Gute, brauchbare, nützliche Lektüre, aber zu oberflächlich, und praktisch keine Lösungsvorschläge. Im Vergleich zur Qualität der beiden vorangegangenen Bücher ein spürbarer Abfall.

PS 12.05.2024

In diesem Buch klärt Thilo Sarrazin auch eine üble Nachrede auf, die heute weit verbreitet ist. Es kursiert ein Video, in dem es so aussieht, als ob Sarrazin einen abstoßenden und eindeutig rassistischen Vergleich zwischen der Pferdezucht und der Vermischung von Deutschen mit Migranten zieht (Kreuzung von edlen Lipizzanern mit belgischen Ackergäulen). Doch das Video ist ein unzulässiger Zusammenschnitt zweier getrennter Passagen, die zusammen eine Aussage ergeben, die Sarrazin nie getätigt hat.

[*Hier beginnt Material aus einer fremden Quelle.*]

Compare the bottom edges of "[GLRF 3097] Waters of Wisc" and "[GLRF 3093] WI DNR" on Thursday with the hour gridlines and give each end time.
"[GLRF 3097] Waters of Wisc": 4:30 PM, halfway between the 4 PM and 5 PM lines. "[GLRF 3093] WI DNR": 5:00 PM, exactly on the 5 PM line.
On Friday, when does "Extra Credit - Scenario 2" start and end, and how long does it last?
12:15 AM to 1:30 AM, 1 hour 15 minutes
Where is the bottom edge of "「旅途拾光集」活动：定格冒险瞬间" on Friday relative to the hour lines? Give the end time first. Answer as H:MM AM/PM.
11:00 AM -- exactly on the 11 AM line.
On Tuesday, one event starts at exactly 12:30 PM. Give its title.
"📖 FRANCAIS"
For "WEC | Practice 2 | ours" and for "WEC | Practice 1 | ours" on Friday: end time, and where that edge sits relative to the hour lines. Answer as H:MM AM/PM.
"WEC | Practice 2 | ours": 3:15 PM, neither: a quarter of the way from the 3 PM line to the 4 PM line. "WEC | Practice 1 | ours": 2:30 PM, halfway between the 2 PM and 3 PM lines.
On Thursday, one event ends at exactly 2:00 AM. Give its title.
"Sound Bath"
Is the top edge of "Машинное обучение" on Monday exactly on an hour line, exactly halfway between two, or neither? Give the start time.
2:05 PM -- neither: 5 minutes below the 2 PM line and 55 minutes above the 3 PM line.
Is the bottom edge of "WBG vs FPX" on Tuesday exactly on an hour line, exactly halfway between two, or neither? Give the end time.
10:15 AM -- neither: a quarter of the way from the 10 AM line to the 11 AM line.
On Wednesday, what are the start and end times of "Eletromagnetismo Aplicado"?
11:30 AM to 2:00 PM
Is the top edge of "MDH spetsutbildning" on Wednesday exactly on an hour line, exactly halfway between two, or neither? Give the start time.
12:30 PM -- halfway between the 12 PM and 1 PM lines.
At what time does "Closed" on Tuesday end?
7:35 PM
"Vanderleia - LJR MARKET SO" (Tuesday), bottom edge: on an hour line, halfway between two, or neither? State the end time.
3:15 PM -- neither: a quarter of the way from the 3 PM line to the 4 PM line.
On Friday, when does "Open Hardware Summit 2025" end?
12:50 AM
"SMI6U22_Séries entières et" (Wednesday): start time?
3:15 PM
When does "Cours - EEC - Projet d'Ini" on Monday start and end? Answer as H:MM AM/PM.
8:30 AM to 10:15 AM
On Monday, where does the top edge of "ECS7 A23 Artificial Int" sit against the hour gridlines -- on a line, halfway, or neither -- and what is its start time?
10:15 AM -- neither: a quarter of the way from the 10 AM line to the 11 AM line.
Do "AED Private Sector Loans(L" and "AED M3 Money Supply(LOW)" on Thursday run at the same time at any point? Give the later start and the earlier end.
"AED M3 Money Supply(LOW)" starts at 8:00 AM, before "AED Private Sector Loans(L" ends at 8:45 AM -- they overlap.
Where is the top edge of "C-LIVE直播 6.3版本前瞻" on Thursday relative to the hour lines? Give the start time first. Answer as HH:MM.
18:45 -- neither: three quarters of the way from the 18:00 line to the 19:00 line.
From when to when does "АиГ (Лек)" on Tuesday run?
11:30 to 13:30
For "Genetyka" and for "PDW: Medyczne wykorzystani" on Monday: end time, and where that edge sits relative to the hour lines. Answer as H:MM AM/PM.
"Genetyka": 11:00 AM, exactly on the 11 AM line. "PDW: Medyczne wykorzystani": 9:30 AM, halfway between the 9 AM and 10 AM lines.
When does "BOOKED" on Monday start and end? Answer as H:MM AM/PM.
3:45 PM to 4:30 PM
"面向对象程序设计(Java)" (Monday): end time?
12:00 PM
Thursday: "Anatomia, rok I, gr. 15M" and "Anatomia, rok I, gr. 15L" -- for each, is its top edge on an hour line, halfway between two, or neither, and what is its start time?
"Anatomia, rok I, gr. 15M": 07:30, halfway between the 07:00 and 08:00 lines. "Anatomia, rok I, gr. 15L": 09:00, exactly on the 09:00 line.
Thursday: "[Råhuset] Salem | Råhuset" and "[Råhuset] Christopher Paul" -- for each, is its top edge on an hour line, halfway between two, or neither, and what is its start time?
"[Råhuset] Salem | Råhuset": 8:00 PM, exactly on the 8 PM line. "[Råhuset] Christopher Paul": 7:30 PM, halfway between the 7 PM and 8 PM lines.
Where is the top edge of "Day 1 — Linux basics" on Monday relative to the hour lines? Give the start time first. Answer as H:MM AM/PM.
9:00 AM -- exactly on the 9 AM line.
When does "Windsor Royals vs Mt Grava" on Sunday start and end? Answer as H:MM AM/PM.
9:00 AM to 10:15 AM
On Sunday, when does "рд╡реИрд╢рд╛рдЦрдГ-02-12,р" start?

Diese angebliche Aussage passt auch gar nicht zu den tatsächlichen Aussagen in Sarrazins erstem Buch Deutschland schafft sich ab: Dort schreibt Sarrazin z.B., dass Mischehen von Deutschen und Zuwanderern Zeichen einer gelungenen Integration sind. Und Sarrazin schreibt dort auch klipp und klar, dass die Probleme mit Muslimen nicht auf genetische Ursachen zurückgeführt werden können, sondern auf kulturelle Gründe. Dieses Video (es soll aus einer WDR-Sendung stammen) kommentiert Thilo Sarrazin nun wie folgt:

„Aber die Autoren filmten eine zweistündige öffentliche Lesung in Döbeln in Sachsen ab, offenbar in der Hoffnung, ‚kompromittierendes‘ Material zu bekommen. Sie fanden nichts und entschieden sich zu einer Fälschung: Zwei Redeabschnitte, die 45 Minuten auseinander lagen, wurden zusammengeschnitten: Im ersten sprach ich über die Erblichkeit von Eigenschaften und benutzte ein Beispiel aus der Pferdezucht. Im zweiten Abschnitt referierte ich Daten über die Bildungsleistung muslimischer Migranten. Der Zusammenschnitt ergab den zwingenden Eindruck: Sarrazin führt die geringe Bildungsleistung muslimischer Migranten auf genetische Einflüsse zurück.“

Bewertung: 4 von 5 Punkten.

(Erstveröffentlichung auf Amazon am 05. April 2014)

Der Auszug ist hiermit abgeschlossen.